Дочь смотрела на нее со злорадным торжеством. Если бы кто-то другой так смотрел, Нюраня навеки записала бы его в недруги. «Ребенок — это не взрослый!» — повторяла мысленно Нюраня — как вызывала, вспоминала музыкальный мотив, отчаянно необходимый. Хотя никакая мелодия не способна защитить от детской ненависти твоей собственной дочери.
Клара несколько раз повторила: «Мама меня оставила! Мама меня бросила! Бабаи пришли!»
Емельян сюсюкал:
— Мама плохая, бабаи плохие! Папочка с тобой.
Нюране хотелось оторвать от него дочь, втиснуть в себя, пальцами, когтями разорвать грудину и прижать дочь к жарко бьющемуся сердцу. Это ей хотелось, а Кларе было не нужно. Дочь зримо наполнялась жизнью, сознанием собственной исключительности.
Принялась вертеться на руках у отца:
— А где Рая? Я хочу Раю!
Если бы она сказала, что хочет звездочку с неба, Емельян выскочил бы на улицу, принялся прыгать или громоздить лестницы — за звездочкой. Кларочка хочет звездочку!
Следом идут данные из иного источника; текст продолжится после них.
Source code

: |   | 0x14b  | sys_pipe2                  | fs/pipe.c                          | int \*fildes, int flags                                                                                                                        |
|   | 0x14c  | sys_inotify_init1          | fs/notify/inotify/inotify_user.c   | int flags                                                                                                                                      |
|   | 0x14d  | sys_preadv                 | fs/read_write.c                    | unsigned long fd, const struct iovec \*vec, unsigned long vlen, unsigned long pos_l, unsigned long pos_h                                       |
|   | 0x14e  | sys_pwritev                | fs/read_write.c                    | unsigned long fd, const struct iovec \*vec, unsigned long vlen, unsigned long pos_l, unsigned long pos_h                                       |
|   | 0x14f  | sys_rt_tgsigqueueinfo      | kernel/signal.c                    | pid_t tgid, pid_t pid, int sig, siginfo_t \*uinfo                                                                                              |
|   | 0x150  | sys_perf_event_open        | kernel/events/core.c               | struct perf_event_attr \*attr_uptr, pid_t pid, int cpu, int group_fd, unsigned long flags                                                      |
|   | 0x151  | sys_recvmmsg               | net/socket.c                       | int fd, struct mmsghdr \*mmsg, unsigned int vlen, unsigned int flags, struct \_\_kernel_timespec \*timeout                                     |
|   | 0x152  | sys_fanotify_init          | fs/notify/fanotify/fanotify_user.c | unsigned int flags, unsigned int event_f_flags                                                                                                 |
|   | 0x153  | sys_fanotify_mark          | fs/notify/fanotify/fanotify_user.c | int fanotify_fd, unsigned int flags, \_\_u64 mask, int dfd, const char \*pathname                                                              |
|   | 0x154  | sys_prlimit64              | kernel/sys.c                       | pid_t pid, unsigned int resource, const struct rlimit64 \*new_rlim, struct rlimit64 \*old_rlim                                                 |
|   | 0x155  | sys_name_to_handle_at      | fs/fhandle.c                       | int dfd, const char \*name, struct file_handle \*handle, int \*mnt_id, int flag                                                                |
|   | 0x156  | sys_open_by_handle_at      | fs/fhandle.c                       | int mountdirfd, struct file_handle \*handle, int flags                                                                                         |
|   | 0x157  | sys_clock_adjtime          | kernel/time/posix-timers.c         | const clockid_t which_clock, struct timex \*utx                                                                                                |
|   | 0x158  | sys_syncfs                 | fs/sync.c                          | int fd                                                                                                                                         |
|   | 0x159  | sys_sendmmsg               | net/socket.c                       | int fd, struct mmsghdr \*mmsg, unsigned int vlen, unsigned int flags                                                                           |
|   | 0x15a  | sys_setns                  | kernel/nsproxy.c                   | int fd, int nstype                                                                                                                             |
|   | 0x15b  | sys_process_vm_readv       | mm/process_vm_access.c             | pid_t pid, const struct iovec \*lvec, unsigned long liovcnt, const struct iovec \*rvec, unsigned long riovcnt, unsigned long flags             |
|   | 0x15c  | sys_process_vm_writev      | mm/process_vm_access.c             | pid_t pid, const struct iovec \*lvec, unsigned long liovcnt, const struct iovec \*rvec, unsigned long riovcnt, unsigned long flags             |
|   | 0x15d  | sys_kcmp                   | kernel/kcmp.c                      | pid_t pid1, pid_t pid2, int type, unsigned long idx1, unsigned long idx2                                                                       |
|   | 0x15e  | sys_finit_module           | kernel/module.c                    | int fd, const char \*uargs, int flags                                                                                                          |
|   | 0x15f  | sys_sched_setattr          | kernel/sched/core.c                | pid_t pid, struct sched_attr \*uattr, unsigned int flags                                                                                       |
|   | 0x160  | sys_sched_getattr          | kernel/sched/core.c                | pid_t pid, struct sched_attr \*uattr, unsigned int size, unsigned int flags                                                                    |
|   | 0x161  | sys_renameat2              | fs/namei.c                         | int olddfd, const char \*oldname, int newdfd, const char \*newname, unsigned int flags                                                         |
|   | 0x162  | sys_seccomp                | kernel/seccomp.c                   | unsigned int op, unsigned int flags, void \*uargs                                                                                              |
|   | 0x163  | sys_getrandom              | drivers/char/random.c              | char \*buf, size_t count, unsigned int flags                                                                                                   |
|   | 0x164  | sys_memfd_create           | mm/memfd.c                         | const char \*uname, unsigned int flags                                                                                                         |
Стремление угодить дочери было написано на его пунцовом рыхлом лице, неожиданно ставшем почти красивым.
Ему не требовалось прыгать за звездами, совершать подвиги, только повернуть голову, спросить жену:
— Где эта жидо… где Рая?
— Уехала. Навсегда, — ответила Нюраня.
— Я хочу Раю! — с привычными капризными интонациями канючила Клара.
— Она хочет Раю, — вторил Емельян.
— Раи не будет! — отрезала Нюраня. — Скажи спасибо своему папе, Кларочка! Я иду топить печь и готовить ужин.
Уложив дочь, Нюраня и не подумала сесть в кресло, вязать и слушать болтовню мужа. От вида спиц и пряжи Нюраню уже тошнило. Она поставила лампу на свой стол, села спиной к мужу и принялась читать книгу. Емельяна подобная вольность возмутила. Ему не терпелось похвастаться, что дела его пошли на лад, что заручился поддержкой и покровительством немцев.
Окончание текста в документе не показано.